A recent study published in Joule examines how bank-tube-inspired modules could help improve direct air capture (DAC) technology. The motivation behind this study came from an experience at a bank drive-through by one of the study’s co-authors and holds the potential to help reduce the costs and increase the efficiency of DAC, leading to a reduction in carbon emissions along with reducing the impacts of climate change.
A thermal imaging device displaying heat distribution in sorbent-coated carbon fibers that were used in the study to develop cheaper and more efficient direct air capture technology. (Credit: Candler Hobbs, Georgia Institute of Technology)
“I had to go deposit a check at the bank, and I went through the drive-through.
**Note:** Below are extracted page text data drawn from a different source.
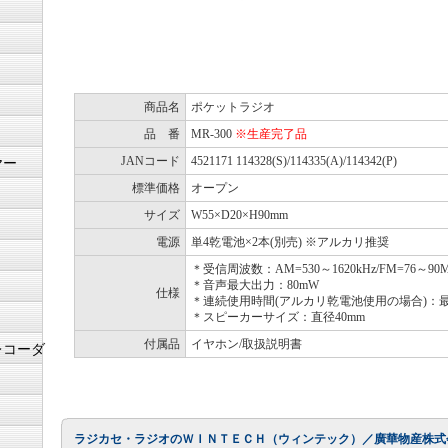
商品名
ポケットラジオ
品 番
MR-300
※生産完了品
JANコード
4521171 114328(S)/114335(A)/114342(P)
ヤー
標準価格
オープン
サイズ
W55×D20×H90mm
電源
単4乾電池×2本(別売) ※アルカリ推奨
＊受信周波数：AM=530～1620kHz/FM=76～90
＊音声最大出力：80mW
仕様
＊連続使用時間(アルカリ乾電池使用の場合)：最
＊スピーカーサイズ：直径40mm
付属品
イヤホン/取扱説明書
レコーダ
ラジカセ・ラジオのＷＩＮＴＥＣＨ
（ウィンテック）／廣華物産株式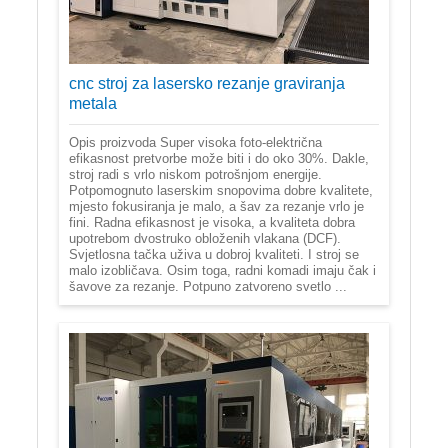
cnc stroj za lasersko rezanje graviranja
metala
Opis proizvoda Super visoka foto-električna
efikasnost pretvorbe može biti i do oko 30%. Dakle,
stroj radi s vrlo niskom potrošnjom energije.
Potpomognuto laserskim snopovima dobre kvalitete,
mjesto fokusiranja je malo, a šav za rezanje vrlo je
fini. Radna efikasnost je visoka, a kvaliteta dobra
upotrebom dvostruko obloženih vlakana (DCF).
Svjetlosna tačka uživa u dobroj kvaliteti. I stroj se
malo izobličava. Osim toga, radni komadi imaju čak i
šavove za rezanje. Potpuno zatvoreno svetlo ...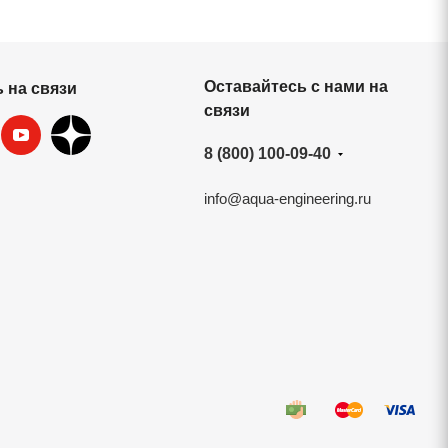
Оставайтесь с нами на
 на связи
связи
8 (800) 100-09-40
info@aqua-engineering.ru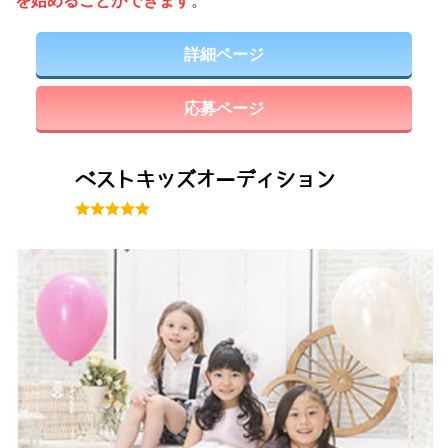
詳細ページ
応募ページ
ベストキッズオーディション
They had the old pneumatic tubes that come down to transport documents,” said Dr. Ryan Lively, who is a Thomas C. DeLoach Professor in Georgia Tech’s School of Chemical and Biomolecular Engineering (ChBE) and a co-author on the study. “There are not many times you have a light bulb moment in your career, but I saw the tubes and I realized, we could put the fibers in something like a bank teller tube canister.
For the study, the team built off previous research into using carbon fiber strands to capture carbon dioxide (CO2). The fibers could then be rapidly heated to release the CO2 while minimizing heat loss, thus increasing the efficiency of the system. However, one obstacle the team was trying to overcome was how to situate the fibers to obtain maximum efficiency.
The team used what they describe in the study as a “roll-to-roll process” on the fibers which resulted in the team being able to capture CO2 from the air at approximately 82 percent purity during underground testing. They also determined through models they could reduce the cost of capturing the CO2 from $300 to $600 per ton that is normally demonstrated with commercial DAC systems, to approximately $160 per ton.
“This work not only conceptualized a new generation of DAC systems but also showed practical operations of our invention to some extent,” said Dr. Won Hee Lee, who is a former postdoctoral scholar in Dr. Lively’s lab and lead author of the study. “We already successfully captured ambient CO2 with our lab-scale module. Now it’s important to scale up the module. Since all the components of our system are commercially available and fabrication is relatively easy, there should be few technical hurdles to making the module in large scale.”
Artist illustration of the direct air capture system designed in this study being used on a wind farm. (Credit: Nicolle Fuller, SayoStudio for Georgia Institute of Technology)
The long-term goal is to have the system be deployed at a wind farm using the renewable energy from the wind turbines, which the team determined would be able to reduce carbon emissions even with using power provided by existing power grids.
Also, while the study was successful in removing CO2 at approximately 82 percent purity, their goal is to achieve 99 percent purity, which would allow the system to be deployed above ground.
What new discoveries will scientists make about DAC technology in the coming years and decades? Only time will tell, and this is why we science!